VIRULENCE OF ANTIBIOTIC RESISTANT SALMONELLA

The following points are made by Bjorkman et al (Proc. Nat. Acad. Sci. 1998 95:3949):

1) The authors report a study of the virulence of antibiotic resistant Salmonella typhimurium. During the last decade there has been an alarming increase in the appearance of antibiotic-resistant bacteria as a result of an increased use of antibiotics combined with the exceptional ability of bacteria to develop resistance.

2) One strategy to reverse this development is to decrease the use of antibiotics to promote the disappearance of the resistant bacteria present in human and environmental reservoirs. Implicit in this reasoning is that mutated resistant bacteria will be less viable in an antibiotic-free environment.

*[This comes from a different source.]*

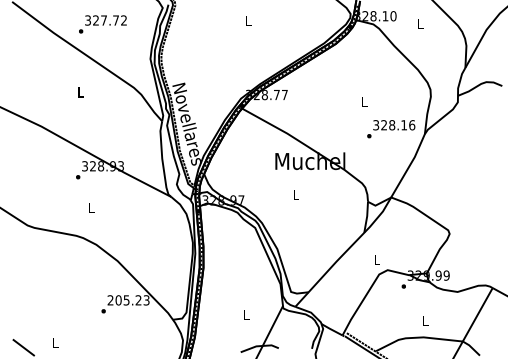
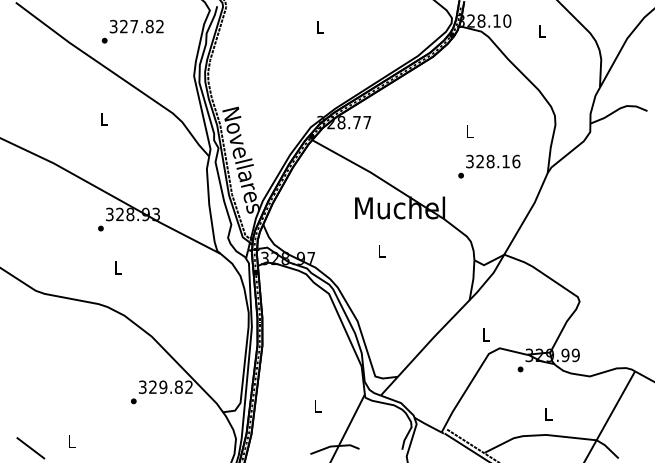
text: (115, 20) -> (149, 26), 327.72 -> 327.82
text: (391, 129) -> (489, 166), moved
text: (128, 299) -> (165, 386), 205.23 -> 329.82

3) An associated question is whether resistant bacteria with reduced or no virulence might accumulate compensating mutations that restore fitness and virulence without loss of resistance.

4) In this study, the authors examined the fitness of S. typhimurium in mice, and their results indicate that most resistant mutants are less virulent than the wild type, but that the avirulent mutants rapidly accumulate various types of compensating mutations that restore virulence to wild-type levels without loss of high-level resistance.

5) The authors suggest that if their results are general and apply to other medically relevant pathogens, then the strategy of getting rid of antibiotic resistant bacteria by a decreased use of antibiotics may not be successful.